The movie went on, and I fell asleep. I woke up to parents coming down and picking up dead-to-the-world children out of chairs. Stella, of course, was not asleep, and when I turned to her, she smiled at me.

“Aren’t you tired?”

She squinted at me. “Why would I be tired?”

“Mark my words, one day you’ll really want to go to bed early and take naps.”

The look I got, like I was nuts, made me smile even though I was trying to glare at her.

“This was so wonderful of you both,” Giles’s wife, Shae, said, moving my attention from Stella as she picked up her middle daughter, Tilly. “It was so nice to not have to worry and know they’re safe.”

“Well, your kid is very sweet,” I told her. “Tilly made sure the blanket covered my feet so I wouldn’t be cold.”

Her tears came fast, because really, it had been a strange day for everyone. She bent down with Tilly in her arms and kissed my forehead. Giles was behind her, carrying his youngest girl, Bedelia, and the oldest, Katherine, who liked to be called Kat.

Giles said, “Jed, I—”

“Go to bed, man. Tomorrow will be a better day.”

After a moment, he nodded and left.

I turned to Bodhi. “For the record, I don’t golf.”

He was sort of half-awake, so he just stared at me a moment. “What?”
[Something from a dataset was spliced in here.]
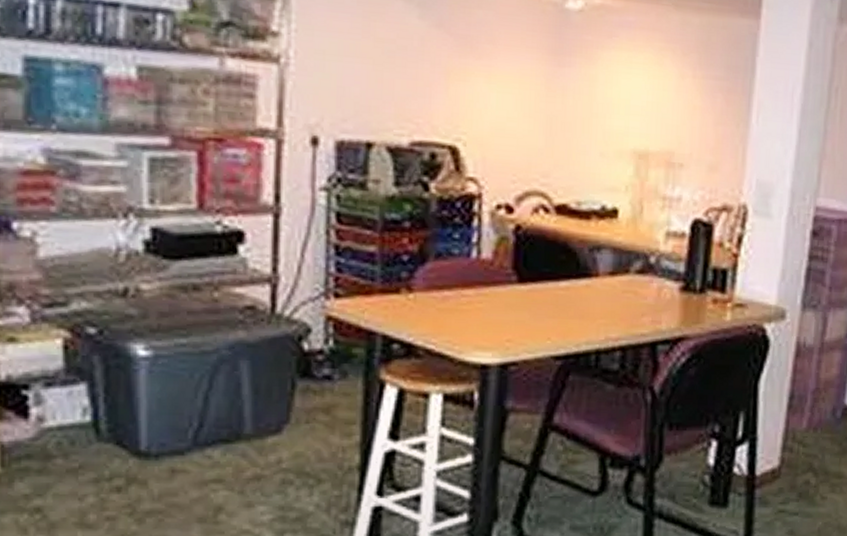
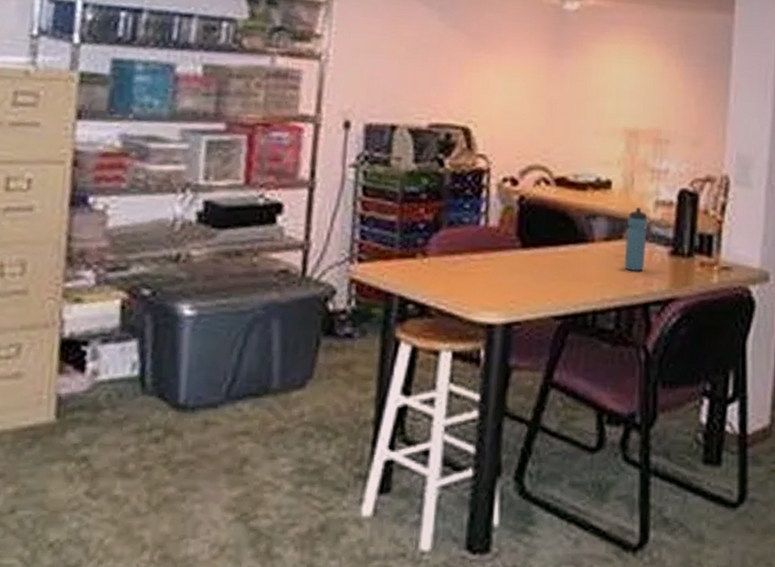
water bottle: none [630,239,657,308] -> present [624,208,648,271]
“Apparently everyone is going golfing tomorrow, and I don’t do that.”

“So? I don’t do that either.”

“But you always expect me to go with you when you do stupid stuff.”

“Like?”

I glared at him. “Oh, I dunno, the fuh—” There were kids too close that could hear, so I amended, “The time we had to take those two guys to Lexington, Kentucky, and you thought it would be a great idea to go to Mammoth Cave after.”